Implications and Analysis

This paper asserts the viability of Roget’s Thesaurus as an alternative to the frequently utilized WordNet lexicon for measuring semantic similarity. Specifically, it addresses certain limitations inherent in WordNet, such as the reliance on fixed semantic relations and the inability to address conceptual connections across different parts of speech. Roget’s, with its comprehensive taxonomy, allows for the exploration of such cross-categorical semantic links, enhancing its applicability in real-world language processing tasks.

The paper also emphasizes Roget's systematic concept hierarchy, which mitigates some deficiencies in WordNet's edge-counting methodology. WordNet's edge-based distance metrics assume uniform distances between nodes, which can distort semantic correlation.

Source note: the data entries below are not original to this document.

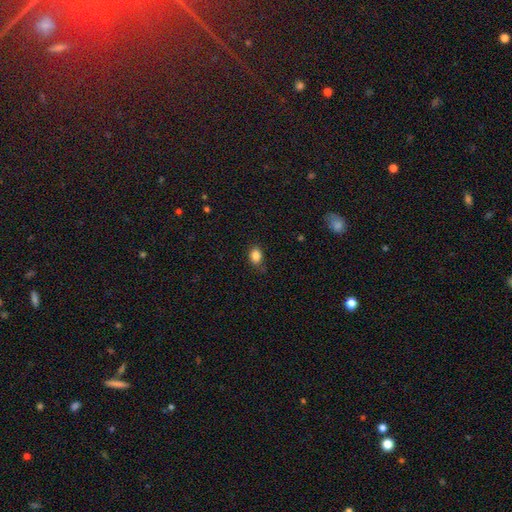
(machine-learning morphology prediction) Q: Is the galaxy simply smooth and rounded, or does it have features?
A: smooth — 85%.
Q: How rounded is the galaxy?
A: in between — 73%.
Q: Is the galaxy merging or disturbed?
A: none — 78%.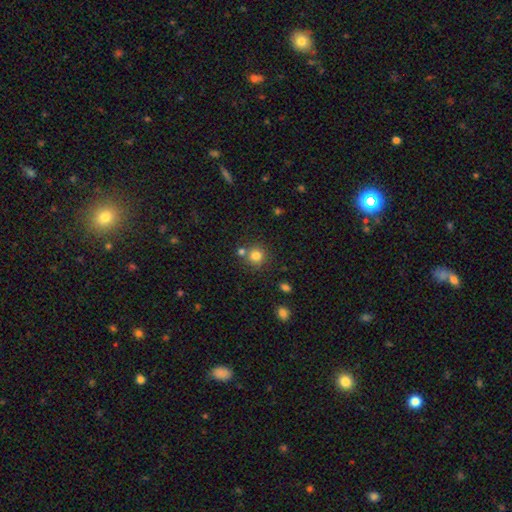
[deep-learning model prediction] Smooth or featured? Predicted: smooth (p=0.80). How rounded? Predicted: round (p=0.91). Merging? Predicted: none (p=0.70).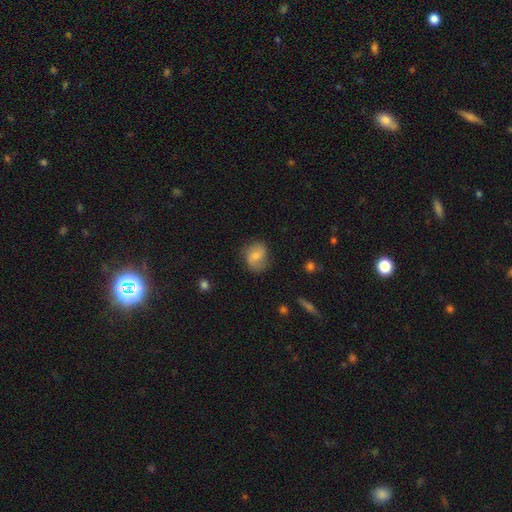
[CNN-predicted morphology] Overall: smooth (51%; featured or disk 41%). How rounded: round (57%; in between 42%). Merging: none (70%).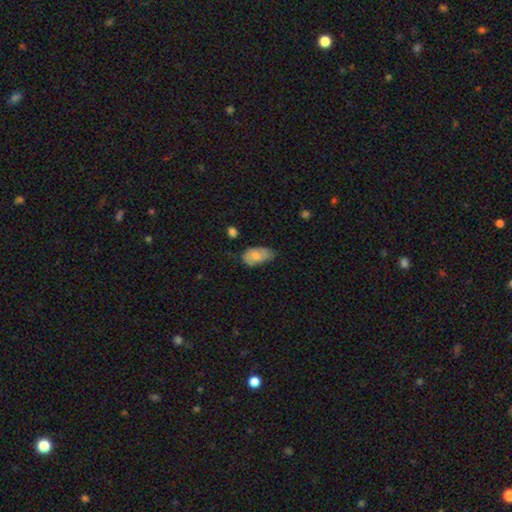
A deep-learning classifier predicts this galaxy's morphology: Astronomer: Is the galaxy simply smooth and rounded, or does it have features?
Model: smooth — 67%.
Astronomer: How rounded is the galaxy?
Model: in between — 92%.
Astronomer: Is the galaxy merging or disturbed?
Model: none — 48% (runner-up: minor disturbance, 38%).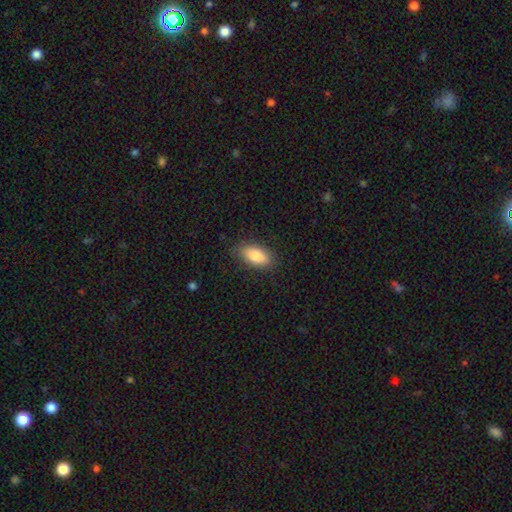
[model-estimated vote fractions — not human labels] Smooth or featured? smooth (86%)
How rounded? in between (88%)
Merging? none (85%)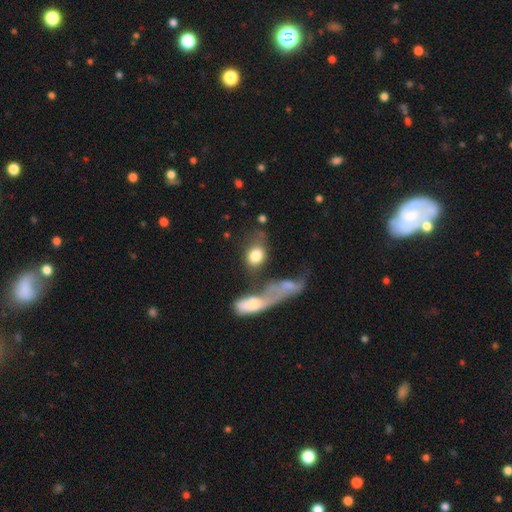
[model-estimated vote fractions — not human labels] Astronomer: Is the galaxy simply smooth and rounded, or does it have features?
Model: smooth — 77%.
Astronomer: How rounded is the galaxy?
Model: in between — 62%.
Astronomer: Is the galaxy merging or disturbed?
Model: none — 36% (runner-up: merger, 34%).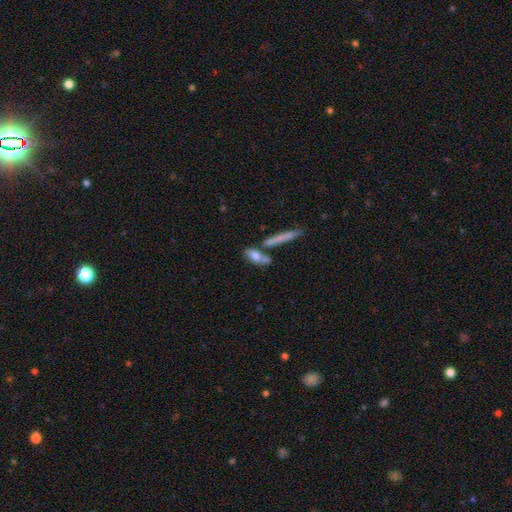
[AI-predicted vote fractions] A smooth galaxy with no disk features (66%) that is in between round and cigar-shaped (58%). Merging: none (47%).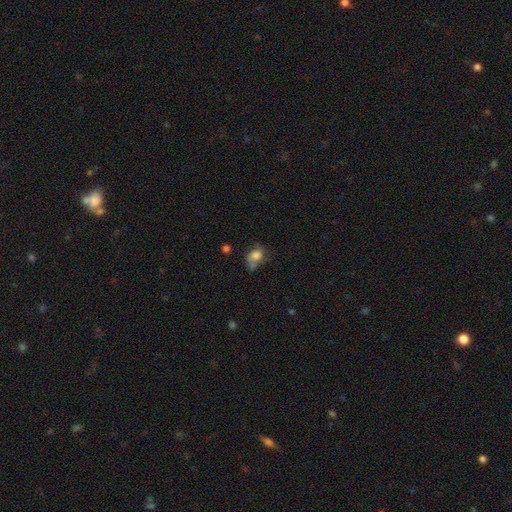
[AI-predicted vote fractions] smooth-or-featured: smooth: 69% | featured or disk: 20% | star or artifact: 11%
  how-rounded: in between: 67% | round: 31% | cigar-shaped: 2%
  merging: minor disturbance: 33% (tied) | none: 33% (tied) | major disturbance: 25% | merger: 9%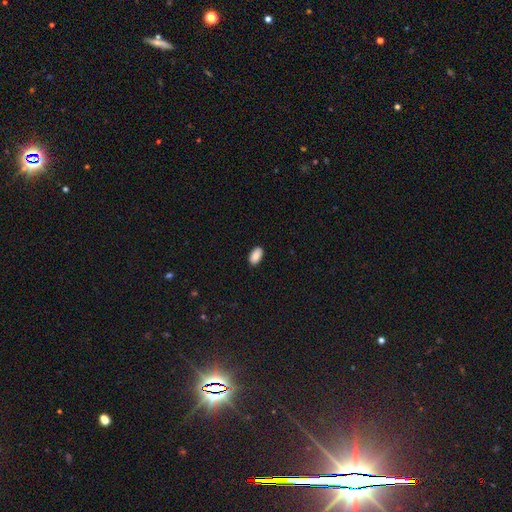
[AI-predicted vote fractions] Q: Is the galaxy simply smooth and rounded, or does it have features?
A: smooth — 89%.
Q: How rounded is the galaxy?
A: in between — 94%.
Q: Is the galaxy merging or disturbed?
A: none — 89%.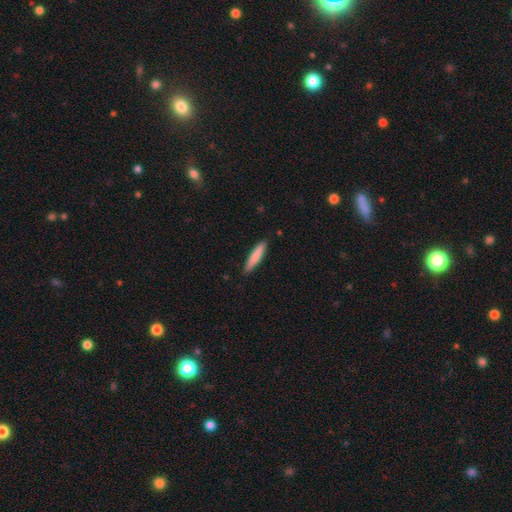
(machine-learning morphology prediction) type=smooth (80%); roundness=cigar-shaped (88%); merging=none (87%).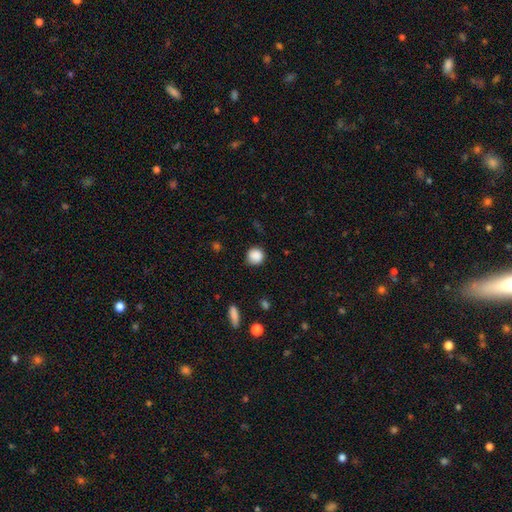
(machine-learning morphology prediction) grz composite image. It shows a smooth galaxy with no disk features (87%) that is round (90%). Merging: none (81%).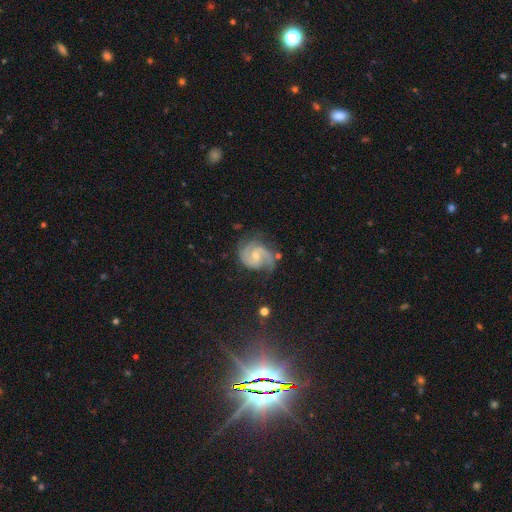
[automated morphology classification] type=featured or disk (88%); edge-on=no (98%); bar=no (48%); spiral arms=yes (98%); winding=medium (51%); arm count=2 (82%); bulge=small (56%); merging=none (66%).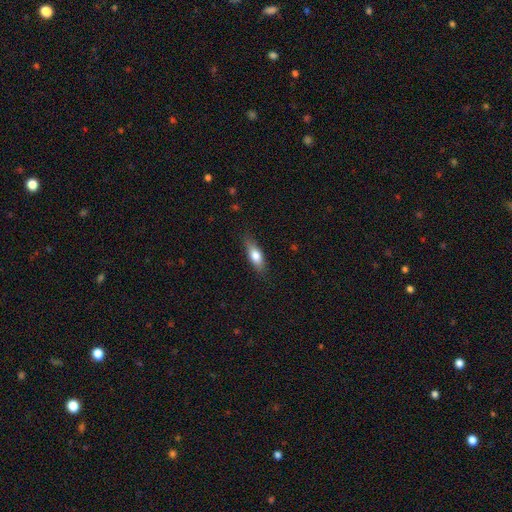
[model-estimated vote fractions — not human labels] smooth 71%, featured or disk 23%, star or artifact 7%. Down the decision tree: how rounded — in between (58%); merging — none (81%).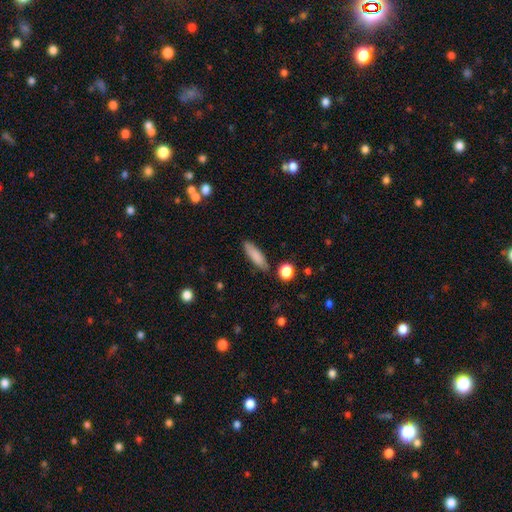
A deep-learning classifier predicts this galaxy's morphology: A smooth galaxy with no disk features (83%) that is cigar-shaped (64%).

Vote fractions:
- Smooth or featured? smooth: 83% / featured or disk: 10% / star or artifact: 7%
- How rounded? cigar-shaped: 64% / in between: 34% / round: 2%
- Merging? none: 83% / minor disturbance: 11% / merger: 3% / major disturbance: 3%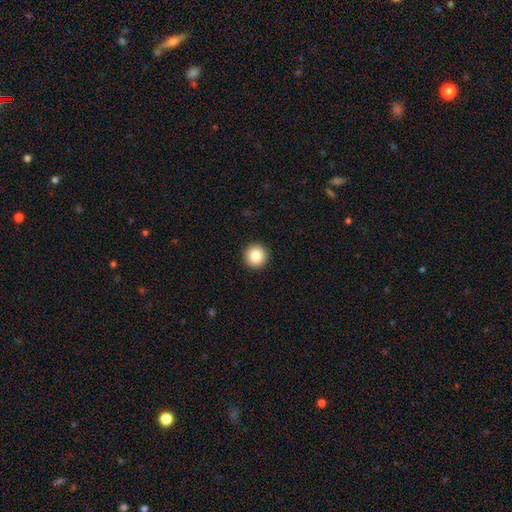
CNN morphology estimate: Smooth or featured? Predicted: smooth (p=0.84). How rounded? Predicted: round (p=0.97). Merging? Predicted: none (p=0.94).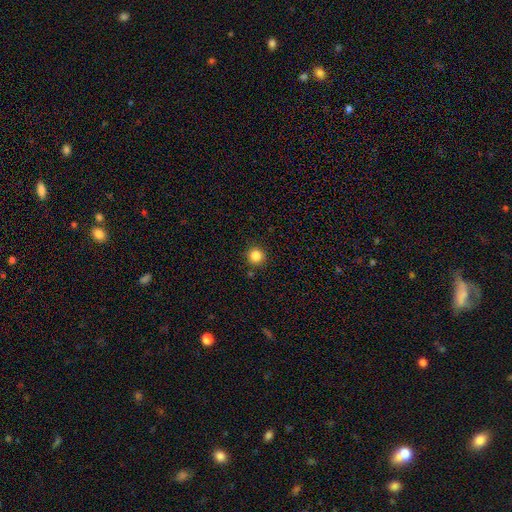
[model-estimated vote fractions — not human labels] This appears to be a smooth galaxy with no disk features (84%) that is round (94%). Merging: none (90%).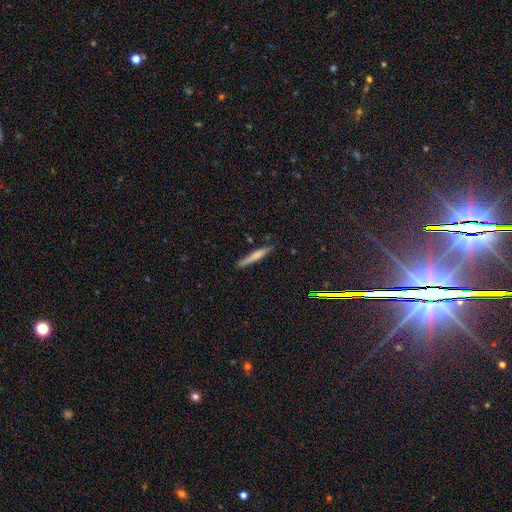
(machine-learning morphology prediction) A smooth galaxy with no disk features (67%) that is cigar-shaped (94%). Merging: none (81%).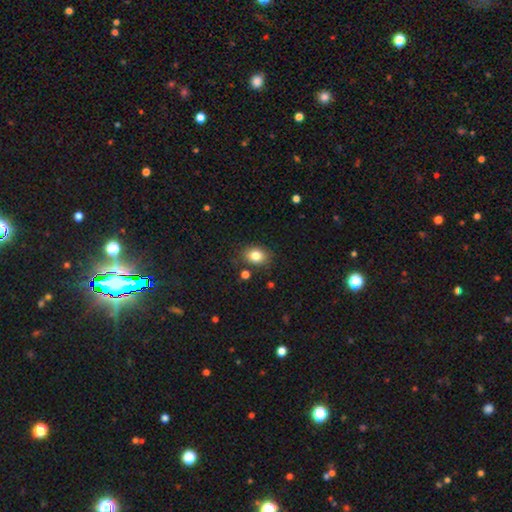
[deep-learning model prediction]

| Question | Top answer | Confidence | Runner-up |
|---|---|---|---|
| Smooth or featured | smooth | 82% | star or artifact (10%) |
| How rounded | in between | 61% | round (38%) |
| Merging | none | 81% | minor disturbance (12%) |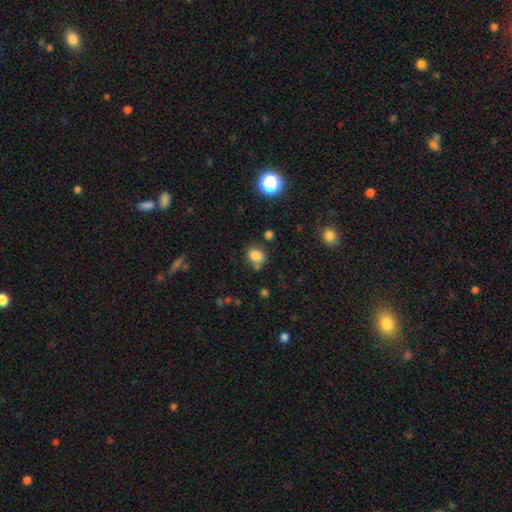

However, Roget’s more uniform and exhaustive structure provides a more reliable basis for edge counting, thus delivering strong results in standard tests.

Future Directions

The conclusions drawn pose significant implications for future NLP applications and lexicon development. Given the robustness of a Roget’s-based similarity metric, future research should contemplate the integration of its taxonomy with machine learning approaches to further automate and enhance semantic analysis. Additionally, expanding the scope of the current method to accommodate a broader array of language constructs could bolster its utility in dynamic and complex linguistic environments. Emerging AI models and algorithms might also leverage these insights to augment contextual understanding where comprehensive similarity assessments are crucial.

In summary, this paper contributes valuable discourse around semantic similarity measurement using traditional lexicons in contemporary computational contexts. By affirming Roget’s Thesaurus as a viable tool for semantic analysis, it opens new avenues for exploration in the enhancement of linguistic algorithms and semantic comprehension in AI systems.